Part of a vast estancia estate owned by General Ángel Pacheco, San Miguel was founded as San José del Pilar by a French Argentine agronomist, Adolfo Sourdeaux, on May 18, 1864. Part of Pilar Partido initially, the town was renamed San Miguel after the former district was subdivided shortly afterward. A Buenos Aires-Pacific Railway line was built along the town in 1870, and its first schools were opened at that time as part of President Domingo Sarmiento's program for education in Argentina. The town was designated as county seat for the newly created General Sarmiento Partido in 1889, and was in turn made the county seat for San Miguel Partido when the former was subdivided in 1994. San Miguel's transition from a rural community to that of a suburban bedroom community with high-rise buildings has caused it to lose its village character and strained its infrastructure. The largely service-oriented economy is complemented by industries such as the IPH steel cable facility.

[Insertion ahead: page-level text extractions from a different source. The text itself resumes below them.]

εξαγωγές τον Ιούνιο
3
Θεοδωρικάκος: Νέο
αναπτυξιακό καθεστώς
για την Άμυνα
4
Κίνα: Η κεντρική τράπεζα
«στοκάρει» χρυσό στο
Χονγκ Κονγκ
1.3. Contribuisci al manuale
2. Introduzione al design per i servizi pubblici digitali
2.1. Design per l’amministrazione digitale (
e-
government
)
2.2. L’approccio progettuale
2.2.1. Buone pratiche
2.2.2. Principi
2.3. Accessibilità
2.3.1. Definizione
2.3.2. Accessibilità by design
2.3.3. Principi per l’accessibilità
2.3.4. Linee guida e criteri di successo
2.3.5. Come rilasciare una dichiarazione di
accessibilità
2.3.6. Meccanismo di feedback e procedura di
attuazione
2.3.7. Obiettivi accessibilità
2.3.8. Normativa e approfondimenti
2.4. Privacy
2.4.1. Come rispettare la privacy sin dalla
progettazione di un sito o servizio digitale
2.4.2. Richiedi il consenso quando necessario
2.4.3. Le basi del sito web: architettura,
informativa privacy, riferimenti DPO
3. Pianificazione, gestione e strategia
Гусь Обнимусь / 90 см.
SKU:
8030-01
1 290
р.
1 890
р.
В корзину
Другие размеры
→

Cable television provider TeleRed broadcasts from San Miguel, covering audiences in most of the Greater Buenos Aires. Its programming includes a local Catholic channel, Señal Santa Marìa, which offers family-friendly content plus religious programmes, mostly from EWTN.

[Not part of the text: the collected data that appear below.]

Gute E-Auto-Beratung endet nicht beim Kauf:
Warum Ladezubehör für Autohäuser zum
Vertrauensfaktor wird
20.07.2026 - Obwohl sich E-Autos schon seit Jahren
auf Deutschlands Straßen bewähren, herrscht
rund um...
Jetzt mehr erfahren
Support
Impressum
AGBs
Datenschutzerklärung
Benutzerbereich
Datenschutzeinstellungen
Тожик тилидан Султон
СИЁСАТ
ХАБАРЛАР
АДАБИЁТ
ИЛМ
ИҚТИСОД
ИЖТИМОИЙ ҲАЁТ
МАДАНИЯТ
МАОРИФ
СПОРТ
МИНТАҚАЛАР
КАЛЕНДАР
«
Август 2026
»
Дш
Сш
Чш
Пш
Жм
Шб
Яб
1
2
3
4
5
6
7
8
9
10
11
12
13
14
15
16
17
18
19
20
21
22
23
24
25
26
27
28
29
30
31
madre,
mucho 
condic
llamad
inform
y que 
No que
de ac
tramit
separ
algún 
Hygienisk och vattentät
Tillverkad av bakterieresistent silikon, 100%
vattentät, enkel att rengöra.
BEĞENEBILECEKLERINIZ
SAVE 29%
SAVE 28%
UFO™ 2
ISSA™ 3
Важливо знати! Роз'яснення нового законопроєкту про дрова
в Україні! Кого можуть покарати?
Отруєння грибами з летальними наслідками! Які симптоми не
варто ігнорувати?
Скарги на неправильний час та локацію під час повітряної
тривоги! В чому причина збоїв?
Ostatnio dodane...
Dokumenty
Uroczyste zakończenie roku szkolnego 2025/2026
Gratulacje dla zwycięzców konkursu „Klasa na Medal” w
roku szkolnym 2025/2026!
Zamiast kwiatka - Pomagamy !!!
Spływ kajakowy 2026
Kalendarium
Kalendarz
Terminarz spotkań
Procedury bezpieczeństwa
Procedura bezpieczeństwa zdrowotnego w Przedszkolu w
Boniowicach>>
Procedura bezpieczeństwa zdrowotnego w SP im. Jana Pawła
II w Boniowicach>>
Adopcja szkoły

San Miguel is home to a number of educational institutions, including the National University of General Sarmiento and the parochial Colegio Máximo de San José, from which Jorge Bergoglio (the future Pope Francis) obtained a degree in philosophy.

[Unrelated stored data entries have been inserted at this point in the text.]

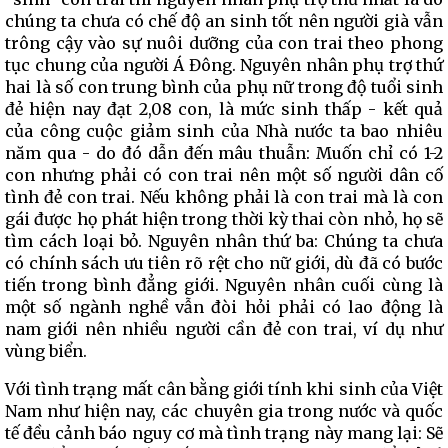
chúng ta chưa có chế độ an sinh tốt nên người già vẫn
trông cậy vào sự nuôi dưỡng của con trai theo phong
tục chung của người Á Đông. Nguyên nhân phụ trợ thứ
hai là số con trung bình của phụ nữ trong độ tuổi sinh
đẻ hiện nay đạt 2,08 con, là mức sinh thấp - kết quả
của công cuộc giảm sinh của Nhà nước ta bao nhiêu
năm qua - do đó dẫn đến mâu thuẫn: Muốn chỉ có 1-2
con nhưng phải có con trai nên một số người dân cố
tình đẻ con trai. Nếu không phải là con trai mà là con
gái được họ phát hiện trong thời kỳ thai còn nhỏ, họ sẽ
tìm cách loại bỏ. Nguyên nhân thứ ba: Chúng ta chưa
có chính sách ưu tiên rõ rệt cho nữ giới, dù đã có bước
tiến trong bình đẳng giới. Nguyên nhân cuối cùng là
một số ngành nghề vẫn đòi hỏi phải có lao động là
nam giới nên nhiều người cần đẻ con trai, ví dụ như
vùng biển.
Với tình trạng mất cân bằng giới tính khi sinh của Việt
Nam như hiện nay, các chuyên gia trong nước và quốc
tế đều cảnh báo nguy cơ mà tình trạng này mang lại: Sẽ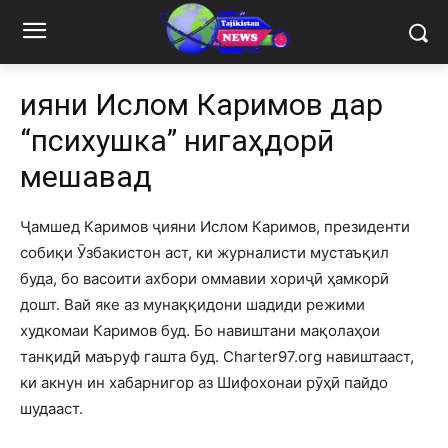
Ҷияни Ислом Каримов дар
“психушка” нигаҳдорӣ
мешавад
Ҷамшед Каримов ҷияни Ислом Каримов, президенти
собиқи Ӯзбакистон аст, ки журналисти мустаъқил
буда, бо васоити ахбори оммавии хориҷӣ ҳамкорӣ
дошт. Вай яке аз мунаққидони шадиди режими
худкомаи Каримов буд. Бо навиштани мақолаҳои
танқидӣ маъруф гашта буд. Charter97.org навиштааст,
ки акнун ин хабарнигор аз Шифохонаи рӯҳӣ пайдо
шудааст.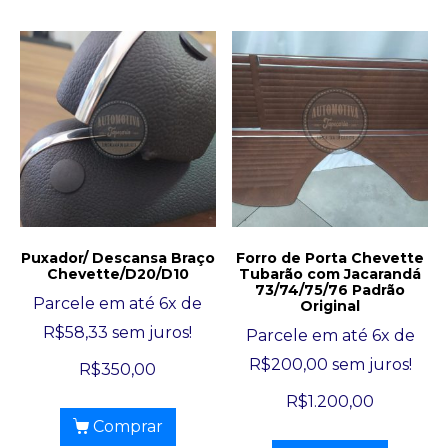
Puxador/ Descansa Braço
Forro de Porta Chevette
Chevette/D20/D10
Tubarão com Jacarandá
73/74/75/76 Padrão
Parcele em até 6x de
Original
R$
58,33
sem juros!
Parcele em até 6x de
R$
200,00
sem juros!
R$
350,00
R$
1.200,00
Comprar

San Miguel has numerous bus lines running through the center and is served with several stations by the San Martin and Urquiza commuter railroad lines, which provide easy access to Buenos Aires.

==Climate==

Climate data for San Miguel, Buenos Aires (1991–2020, extremes 1961–2016)
| Month | Jan | Feb | Mar | Apr | May | Jun | Jul | Aug | Sep | Oct | Nov | Dec | Year |
| Record high °C (°F) | 40.5 (104.9) | 37.6 (99.7) | 37.1 (98.8) | 33.6 (92.5) | 30.0 (86.0) | 27.4 (81.3) | 30.7 (87.3) | 34.0 (93.2) | 35.1 (95.2) | 34.9 (94.8) | 37.2 (99.0) | 39.6 (103.3) | 40.5 (104.9) |
| Mean daily maximum °C (°F) | 30.1 (86.2) | 28.6 (83.5) | 26.9 (80.4) | 22.9 (73.2) | 19.1 (66.4) | 16.1 (61.0) | 15.4 (59.7) | 17.9 (64.2) | 19.6 (67.3) | 22.6 (72.7) | 25.9 (78.6) | 28.9 (84.0) | 22.8 (73.0) |
| Daily mean °C (°F) | 24.1 (75.4) | 22.9 (73.2) | 21.0 (69.8) | 17.1 (62.8) | 13.6 (56.5) | 10.9 (51.6) | 10.2 (50.4) | 12.2 (54.0) | 14.1 (57.4) | 17.2 (63.0) | 20.3 (68.5) | 22.9 (73.2) | 17.2 (63.0) |
| Mean daily minimum °C (°F) | 18.7 (65.7) | 17.9 (64.2) | 16.0 (60.8) | 12.3 (54.1) | 9.4 (48.9) | 6.7 (44.1) | 5.9 (42.6) | 7.2 (45.0) | 9.2 (48.6) | 12.2 (54.0) | 14.7 (58.5) | 17.2 (63.0) | 12.3 (54.1) |
| Record low °C (°F) | 6.9 (44.4) | 5.9 (42.6) | 0.9 (33.6) | 0.6 (33.1) | −2.6 (27.3) | −7.9 (17.8) | −5.7 (21.7) | −3.5 (25.7) | −2.6 (27.3) | −1.4 (29.5) | 1.8 (35.2) | 3.5 (38.3) | −7.9 (17.8) |
| Average precipitation mm (inches) | 116.2 (4.57) | 130.7 (5.15) | 95.4 (3.76) | 114.3 (4.50) | 69.5 (2.74) | 49.8 (1.96) | 65.5 (2.58) | 64.6 (2.54) | 65.0 (2.56) | 118.6 (4.67) | 120.3 (4.74) | 100.9 (3.97) | 1,110.8 (43.74) |
| Average precipitation days (≥ 0.1 mm) | 8.3 | 8.0 | 7.5 | 9.6 | 6.9 | 6.5 | 6.7 | 6.4 | 7.0 | 9.3 | 8.8 | 8.5 | 93.5 |
| Average snowy days | 0.0 | 0.0 | 0.0 | 0.0 | 0.0 | 0.0 | 0.1 | 0.1 | 0.0 | 0.0 | 0.0 | 0.0 | 0.1 |
| Average relative humidity (%) | 68.2 | 74.0 | 75.8 | 79.6 | 82.5 | 81.9 | 80.3 | 75.8 | 73.4 | 72.4 | 69.2 | 67.0 | 75.0 |
| Mean monthly sunshine hours | 291.4 | 234.8 | 232.5 | 180.0 | 167.4 | 141.0 | 155.0 | 176.7 | 186.0 | 223.2 | 261.0 | 288.3 | 2,537.3 |
| Mean daily sunshine hours | 9.4 | 8.3 | 7.5 | 6.0 | 5.4 | 4.7 | 5.0 | 5.7 | 6.2 | 7.2 | 8.7 | 9.3 | 6.9 |
Source: Servicio Meteorológico Nacional (September precipitation days 1961–1990)

==Sport==
The city is home to Club Atlético San Miguel football club.

==Notable people==
- Bety Nelly Andrés de Levingston (born 1926), de facto First Lady of Argentina between 1970 and 1971.
- Jorge Mangeri (born 1968), child murderer and rapist, known for the murder of Ángeles Rawson in June 2013.